Copy the lines below word for word, skipping any image.

▶ **DATA SHOWN**
·····

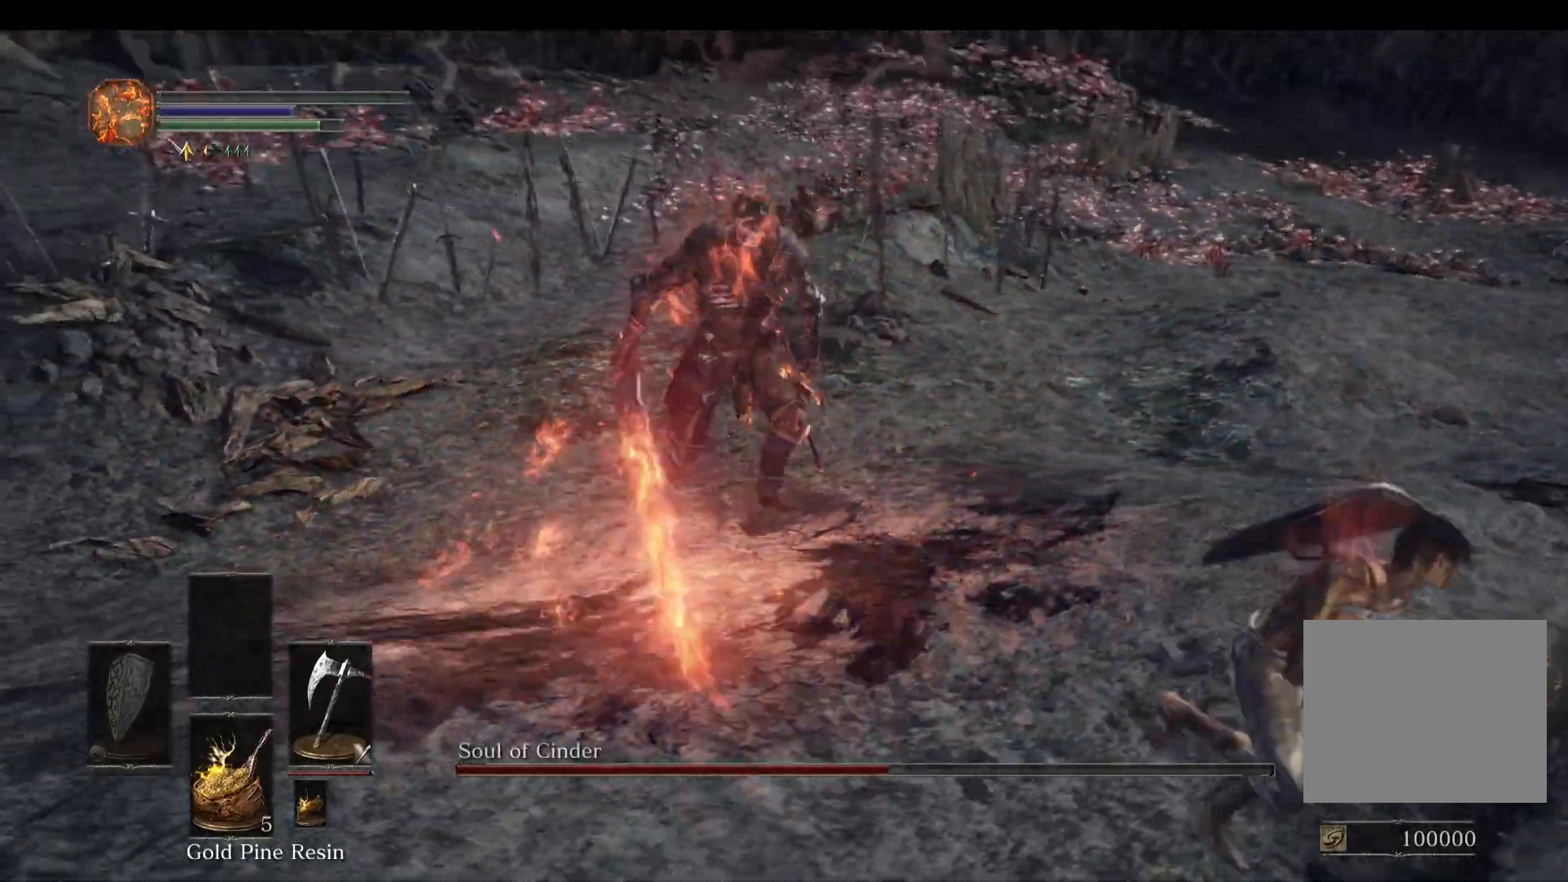
{"buttons": ["L1"], "left_stick": "down-right", "right_stick": "center", "events": [[167, "right_stick", "center"], [267, "right_stick", "left"], [400, "right_stick", "center"]]}
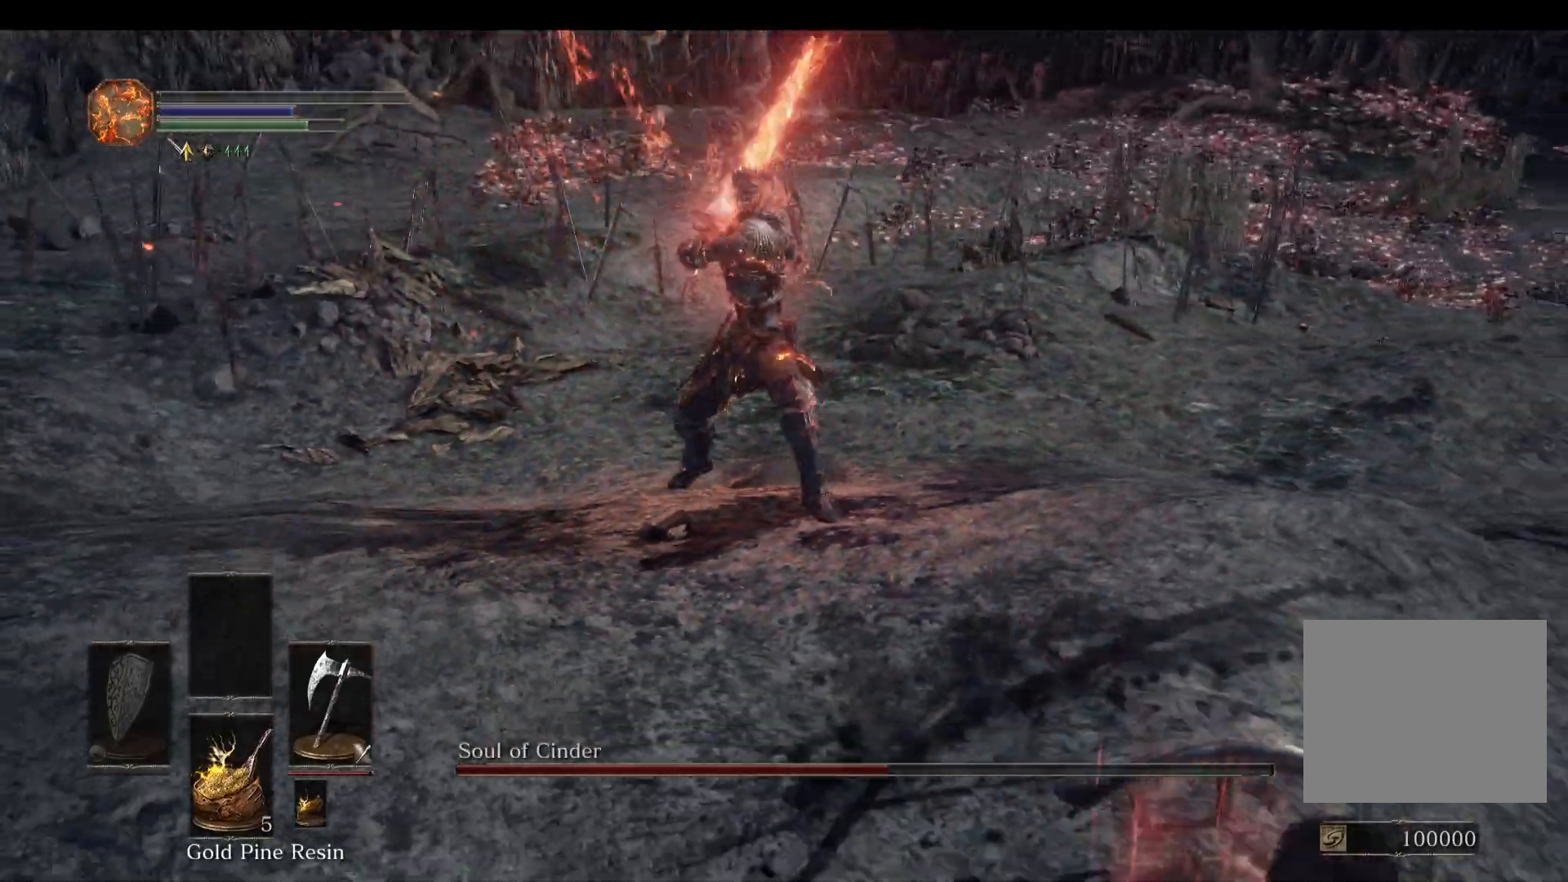
{"buttons": ["L1"], "left_stick": "down-right", "right_stick": "center", "events": [[200, "right_stick", "left"], [333, "right_stick", "center"]]}
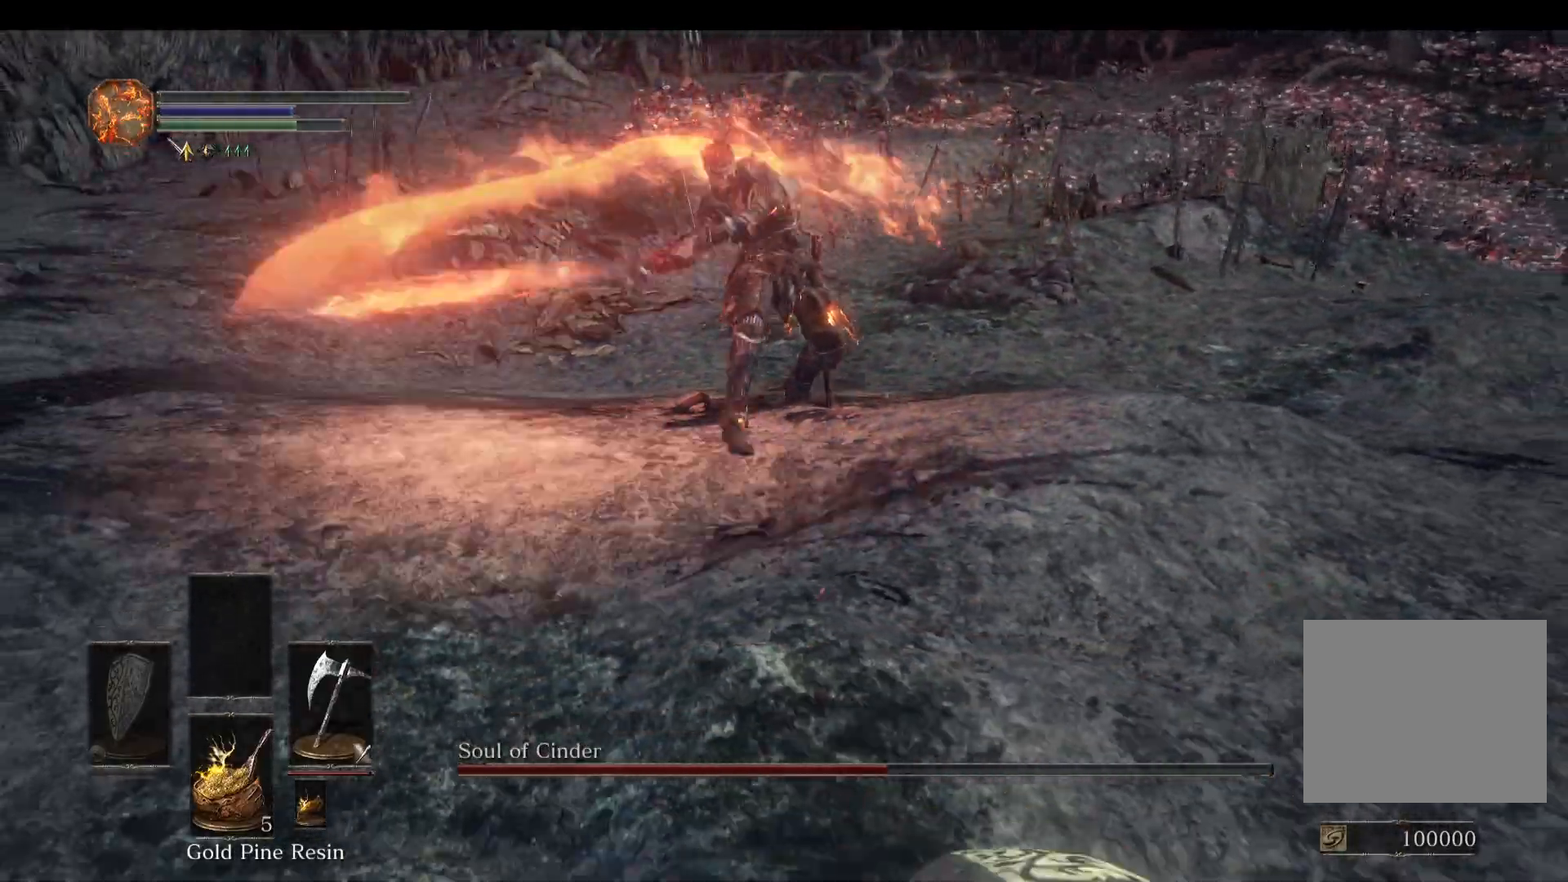
{"buttons": [], "left_stick": "down-right", "right_stick": "center", "events": [[67, "right_stick", "up-left"], [200, "right_stick", "center"], [233, "L1", "up"], [367, "right_stick", "left"], [500, "right_stick", "center"]]}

·····

▶ **RESPONSE TO THE TASK**
{"buttons": ["L1"], "left_stick": "down-right", "right_stick": "center", "events": [[167, "right_stick", "center"], [267, "right_stick", "left"], [400, "right_stick", "center"]]}
{"buttons": ["L1"], "left_stick": "down-right", "right_stick": "center", "events": [[200, "right_stick", "left"], [333, "right_stick", "center"]]}
{"buttons": [], "left_stick": "down-right", "right_stick": "center", "events": [[67, "right_stick", "up-left"], [200, "right_stick", "center"], [233, "L1", "up"], [367, "right_stick", "left"], [500, "right_stick", "center"]]}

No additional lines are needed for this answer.